Специалисты отмечают многослойность иконы, ее как бы цветовое воспарение от деревянной доски. Идеальное как красота создается на реальном, представленном как добротность (доброта) вещи. Начиная с грунтовки из животного клея и мела, мастер сразу же санкирем (оттенок его изменялся со временем) создает теневой фон и тут же охрением высветляет лики. Незаметно переходящие друг в друга бело-темные тона создают основу лика на сине-зеленом поле (оттенки санкиря). Оба сдвоенных сочетания столь естественны, что не на них обращает внимание зритель. И то и другое — фон, а фон нечеток, расплывчат, переходит один в другой, так, как это бывает и в жизни. Выделен типичный признак вещного мира, одна из его функций, точно так же, как в древней миниатюре или в слове ( ясный сокол или добрый молодец ). Типичный признак выделяет существенно целесообразное качество. Зеленый цвет на Руси не всегда отличали от синего (тоска зеленая) (Ферсман 1954, с. 216, 217). Разница в том, блестит ли и ярок — или нет. И для Леонардо да Винчи синий — тоже соединение света и тьмы, темный с наблеском (синие молнии). А вот все остальное на иконе — праздничный блеск и сияние красок, медь и золото, вспышки красного — все заимствовано как идеи. Иконы псковского или московского письма: блёклые краски северного неба, неясные переходы красных тонов, как в туманную осень, — это Псков в натуральности цвета; золото и яркость цветовых пятен — это Москва в идеальности света. Восточная роскошь на фоне простой деревенской жизни.

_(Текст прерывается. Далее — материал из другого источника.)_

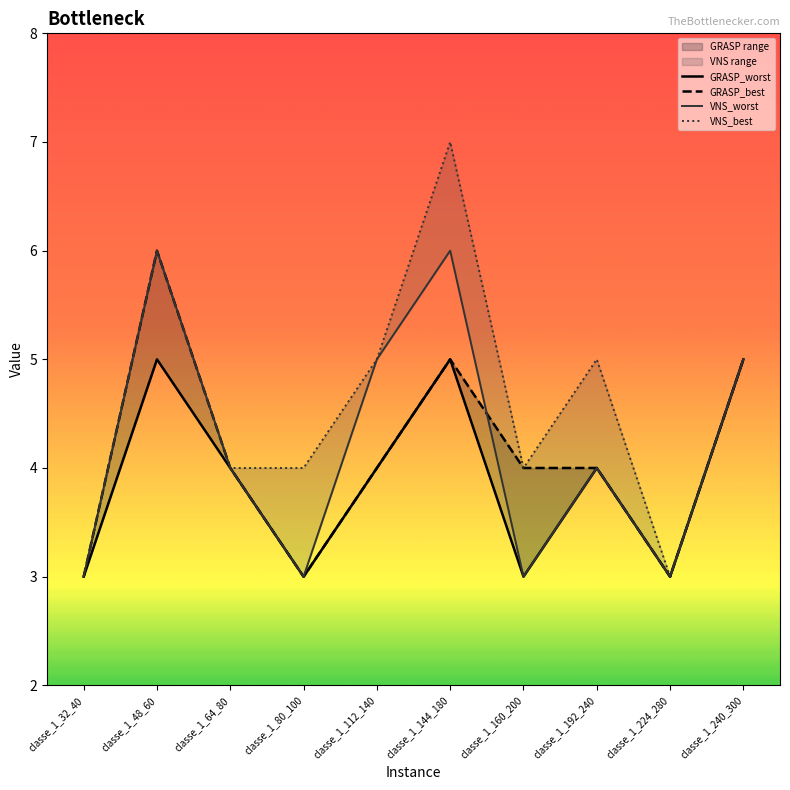

What is the label of the 4th point from the right?

classe_1_160_200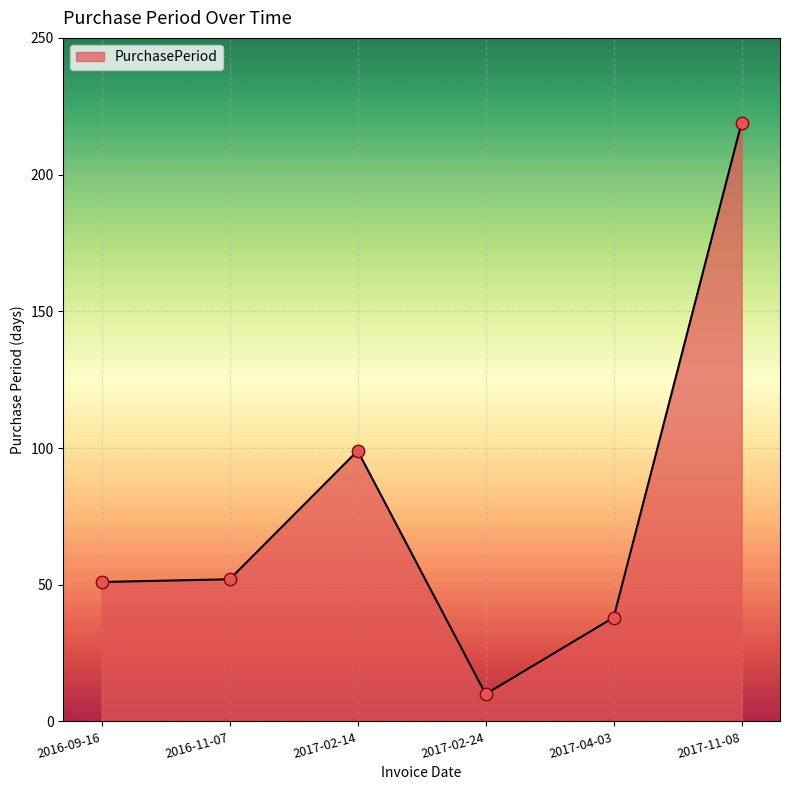

Between 2017-02-14 and 2017-02-24, which is larger?

2017-02-14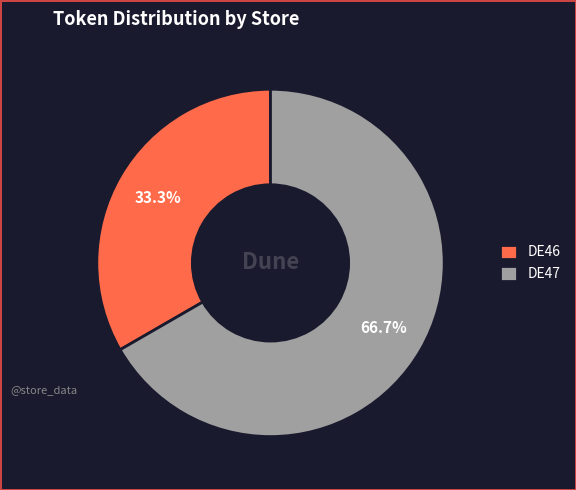

Count the number of slices in the pie.

2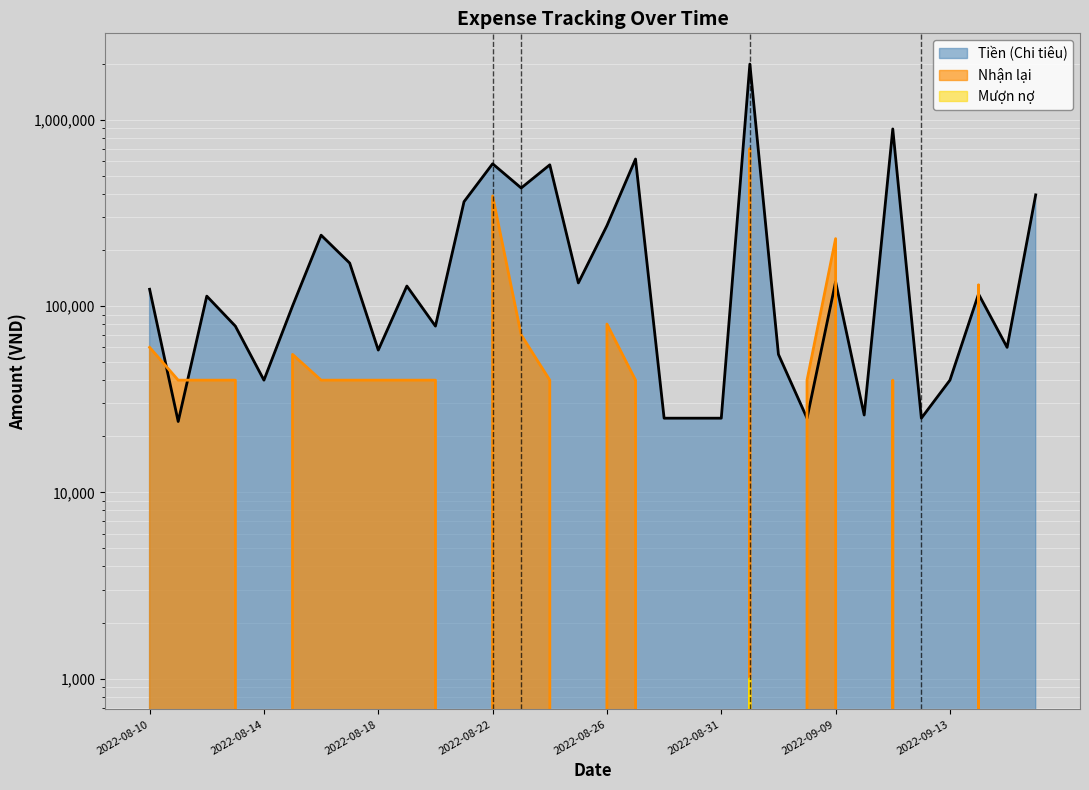

Is the value of Nhận lại at 2022-09-13 greater than the value of Mượn nợ at 2022-08-31?

No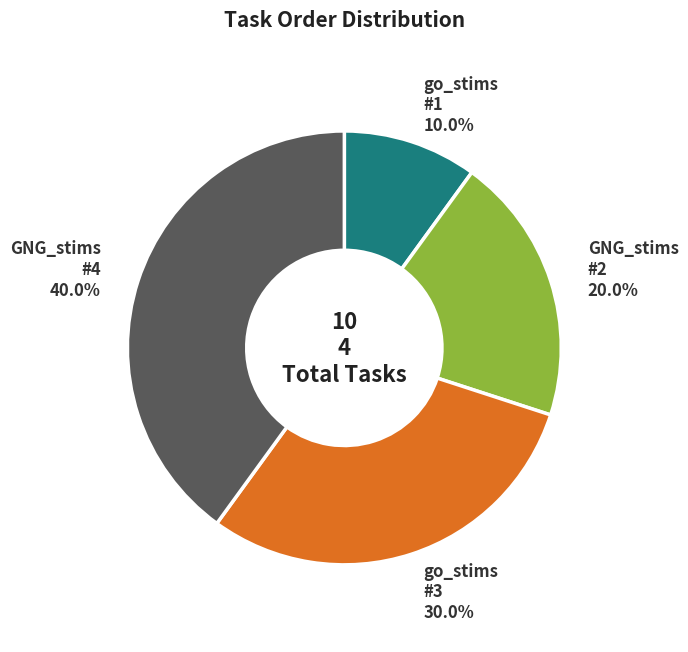

Does GNG_stims #4 account for over 50% of the chart?

No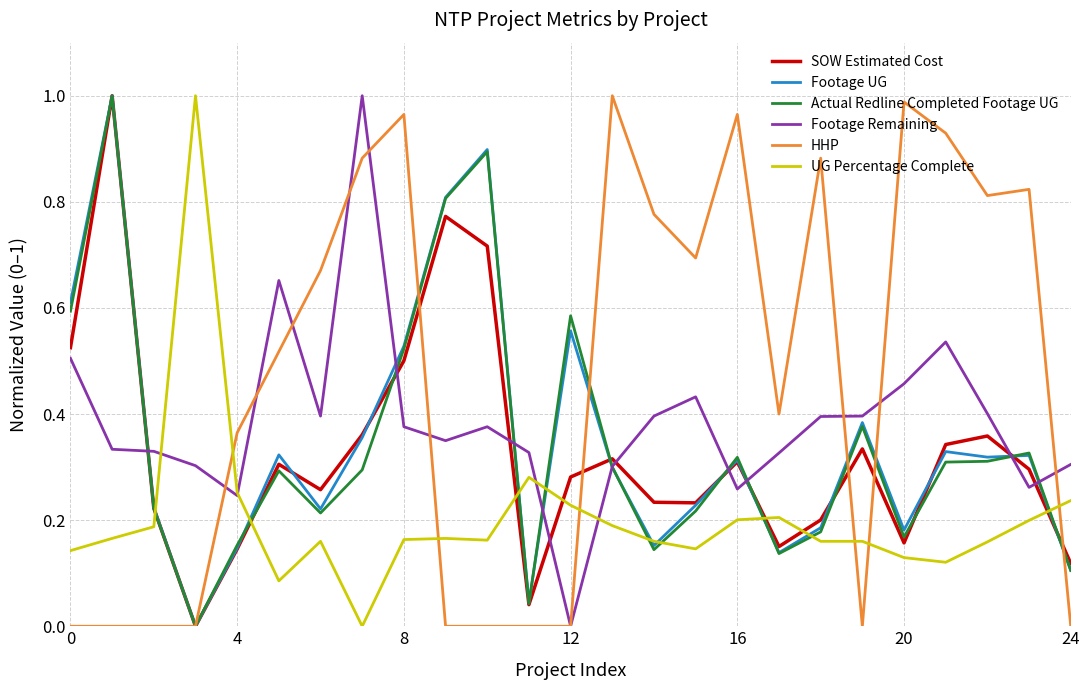

How many times do SOW Estimated Cost and UG Percentage Complete cross each other?

7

Поэтому ясно, насколько сложно говорить о символах применительно к цвету. И особенно о символах Древней Руси.
...И свет во тьме светит, и тьма не объяла его.
(Иоанн, 1, 5)
Свет гнал вперед тьму.
Андрей Платонов
Этот стих в Евангелии от Иоанна в греческом переводе читается так: και τὸ φως εν τη σκοτία φαίνει, και ἡ σκοτία αυτὸ ου κατέλαβεν. Космическая борьба света с тьмою понимается двусмысленно или, как в таких случаях говорят, символически неопределенно. Символ необходимо истолковать, и его истолковывали много раз.

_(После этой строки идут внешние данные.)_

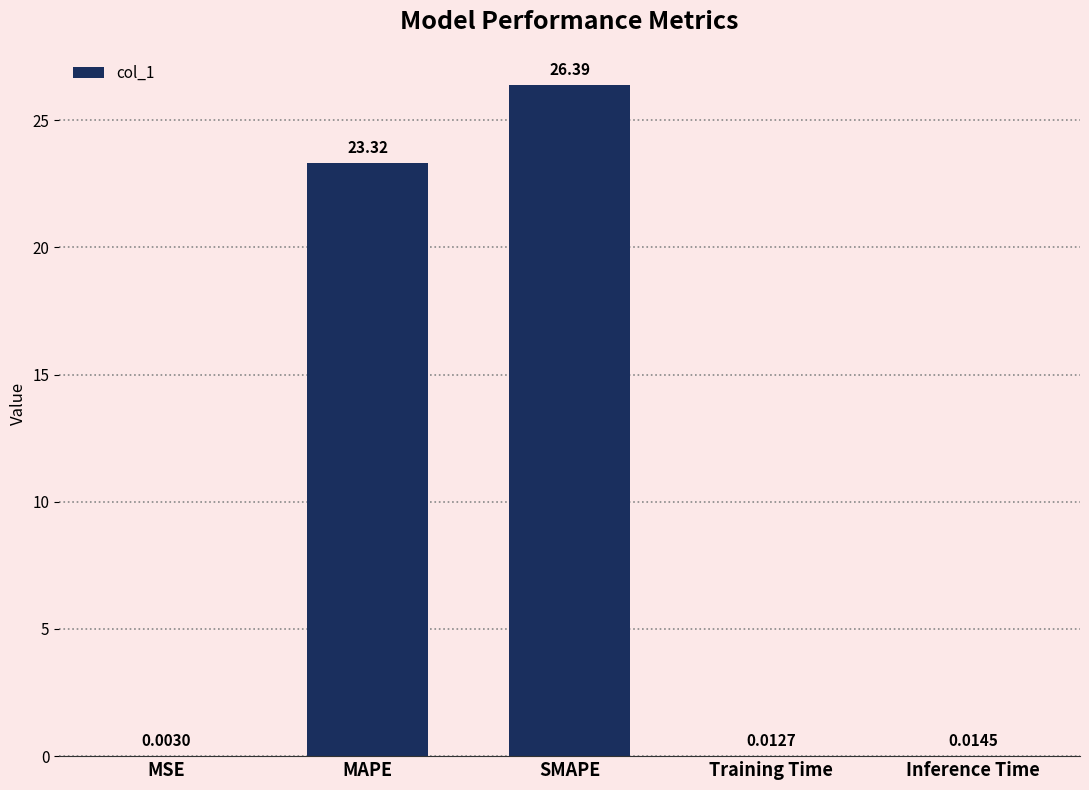

What is the change in value from MSE to SMAPE?

+26.4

Неопределенность содержится в значении греческого глагола: κατέλαβεν одновременно можно понимать и как ‘воспринимать, улавливать, усваивать’, и как ‘охватывать, захватывать, настигать (при погоне)’, даже резче — ‘овладевать, побеждать’. Очень глубоко семантическую двузначность этого глагола показал Семен Франк (1949, с. 17-26). По толкованию Оригена, непобедимость света — в его борьбе с тьмой: свет, раз воссияв в мире, неодолим для тьмы — тьма не объяла его. Такое толкование отражено и в славянском переводе — как в церковнославянском, так и в современном синодальном. В церковнославянском: «и свет во тьме светится, и тьма его не объять» — светит-ся , сам по себе из себя излучаясь, не объятъ в древней форме аориста — никогда и ни в каком случае не поглотит. В синодальном переводе прошлого века: «Свет светит во тьме, и тьма его не поглотит». То, что в древнем переводе передано не только значением слов, но и грамматическими формами, т. е. с семантическим «запасом» и в символическом виде, теперь подчеркивается смыслом глагола — лексически.